Stored records:
───
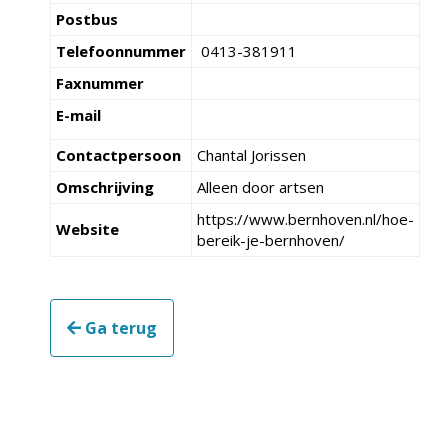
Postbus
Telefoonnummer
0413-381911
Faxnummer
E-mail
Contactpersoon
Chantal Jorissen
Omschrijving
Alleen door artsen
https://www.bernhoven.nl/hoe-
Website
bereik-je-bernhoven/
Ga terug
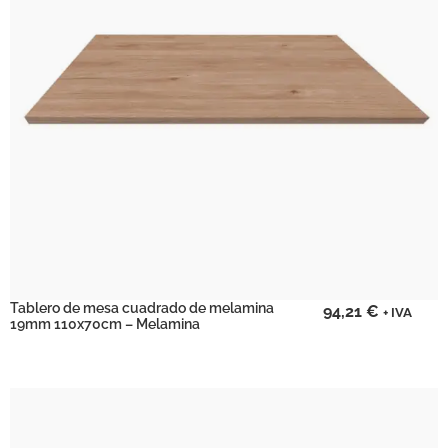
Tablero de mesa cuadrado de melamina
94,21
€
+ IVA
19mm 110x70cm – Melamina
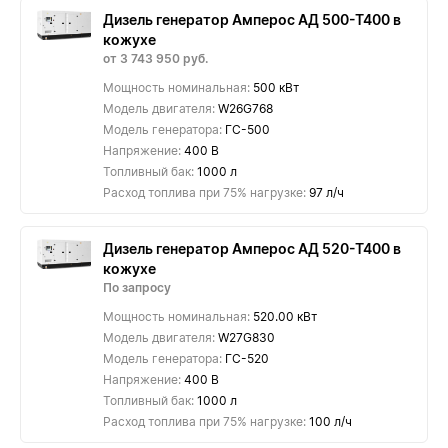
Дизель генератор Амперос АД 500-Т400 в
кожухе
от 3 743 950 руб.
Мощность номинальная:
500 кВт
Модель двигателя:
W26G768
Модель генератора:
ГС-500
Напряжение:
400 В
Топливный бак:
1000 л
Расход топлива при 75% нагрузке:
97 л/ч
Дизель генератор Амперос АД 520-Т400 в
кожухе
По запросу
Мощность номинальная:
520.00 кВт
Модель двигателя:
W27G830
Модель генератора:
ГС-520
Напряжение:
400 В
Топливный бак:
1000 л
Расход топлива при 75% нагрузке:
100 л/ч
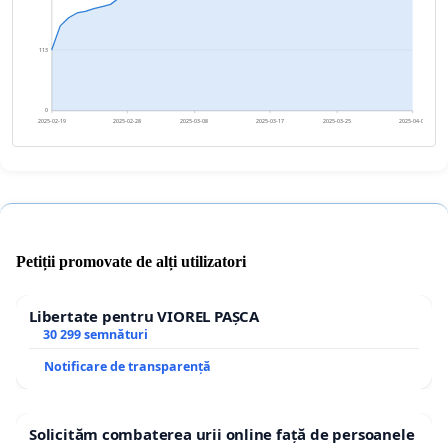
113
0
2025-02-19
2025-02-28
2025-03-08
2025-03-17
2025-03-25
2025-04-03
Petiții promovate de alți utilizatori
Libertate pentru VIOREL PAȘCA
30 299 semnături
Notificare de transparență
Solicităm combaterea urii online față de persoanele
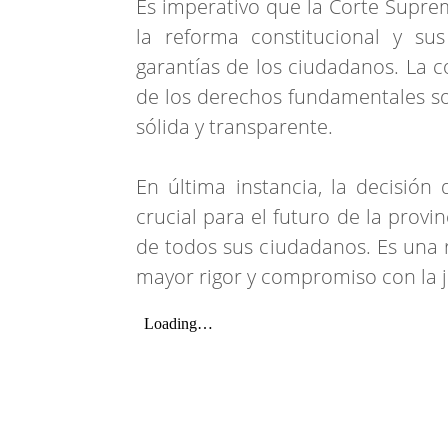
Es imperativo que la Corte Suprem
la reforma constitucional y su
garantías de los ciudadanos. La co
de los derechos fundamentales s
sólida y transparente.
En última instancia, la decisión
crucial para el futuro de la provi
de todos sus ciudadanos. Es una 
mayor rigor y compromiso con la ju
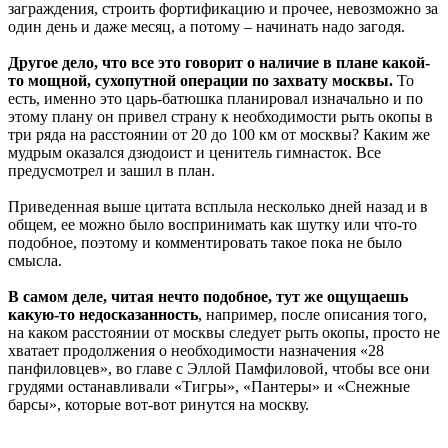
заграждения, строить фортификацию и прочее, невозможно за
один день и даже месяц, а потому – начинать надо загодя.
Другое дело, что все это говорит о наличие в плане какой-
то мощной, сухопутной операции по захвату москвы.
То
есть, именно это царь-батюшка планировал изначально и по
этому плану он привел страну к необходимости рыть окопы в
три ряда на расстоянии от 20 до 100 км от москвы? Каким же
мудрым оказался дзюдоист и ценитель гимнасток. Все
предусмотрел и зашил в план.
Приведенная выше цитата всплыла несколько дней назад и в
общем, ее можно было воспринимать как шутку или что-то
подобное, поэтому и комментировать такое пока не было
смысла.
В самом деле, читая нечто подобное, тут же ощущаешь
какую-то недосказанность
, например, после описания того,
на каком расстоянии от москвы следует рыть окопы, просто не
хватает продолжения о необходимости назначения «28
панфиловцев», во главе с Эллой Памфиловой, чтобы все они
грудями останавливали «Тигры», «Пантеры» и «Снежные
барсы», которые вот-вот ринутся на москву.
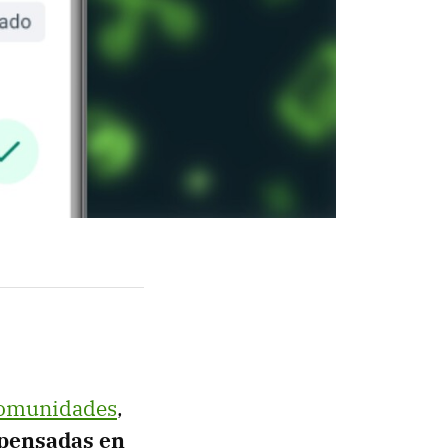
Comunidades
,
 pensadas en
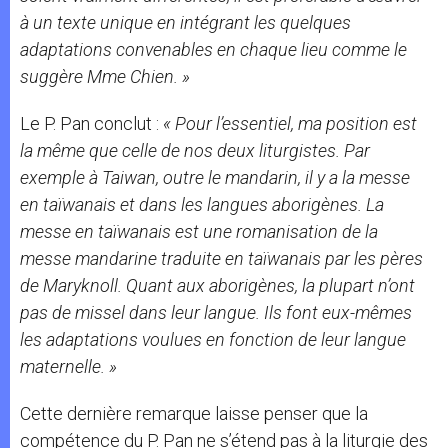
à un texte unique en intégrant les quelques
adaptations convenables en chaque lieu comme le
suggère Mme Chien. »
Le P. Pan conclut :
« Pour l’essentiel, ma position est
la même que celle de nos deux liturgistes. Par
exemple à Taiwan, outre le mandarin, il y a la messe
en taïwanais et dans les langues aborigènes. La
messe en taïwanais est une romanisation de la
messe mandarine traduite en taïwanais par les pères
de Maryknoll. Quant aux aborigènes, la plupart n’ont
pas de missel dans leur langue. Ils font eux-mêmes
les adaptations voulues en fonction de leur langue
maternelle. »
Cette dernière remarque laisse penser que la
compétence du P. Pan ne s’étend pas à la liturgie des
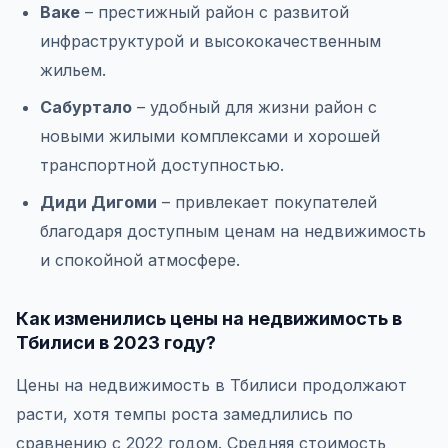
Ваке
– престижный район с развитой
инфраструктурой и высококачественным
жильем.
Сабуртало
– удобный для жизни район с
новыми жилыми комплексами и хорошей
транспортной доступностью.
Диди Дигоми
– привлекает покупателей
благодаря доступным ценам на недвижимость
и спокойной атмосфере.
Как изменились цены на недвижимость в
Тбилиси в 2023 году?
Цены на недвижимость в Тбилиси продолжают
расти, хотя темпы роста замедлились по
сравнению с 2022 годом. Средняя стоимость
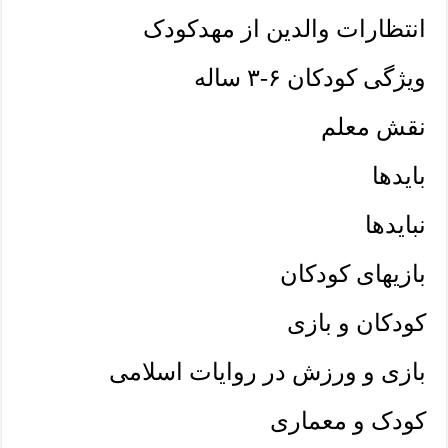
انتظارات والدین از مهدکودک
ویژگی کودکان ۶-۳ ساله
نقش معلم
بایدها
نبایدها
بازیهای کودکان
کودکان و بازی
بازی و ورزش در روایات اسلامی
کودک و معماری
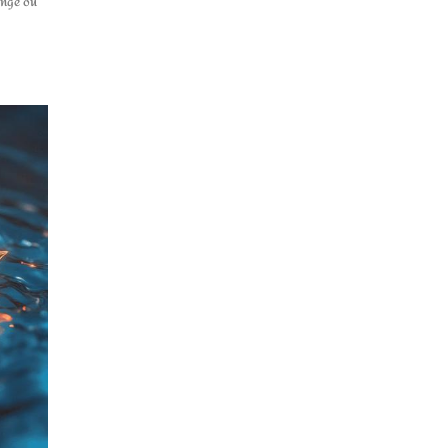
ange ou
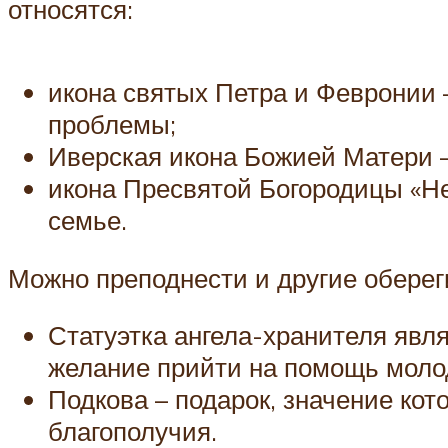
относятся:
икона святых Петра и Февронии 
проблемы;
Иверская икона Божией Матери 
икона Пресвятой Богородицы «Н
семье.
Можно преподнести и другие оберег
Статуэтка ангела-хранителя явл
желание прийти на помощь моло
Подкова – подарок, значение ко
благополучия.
───
Search the data above for lines holding "aborigènes" and copy each of them.

en taïwanais et dans les langues aborigènes. La
de Maryknoll. Quant aux aborigènes, la plupart n’ont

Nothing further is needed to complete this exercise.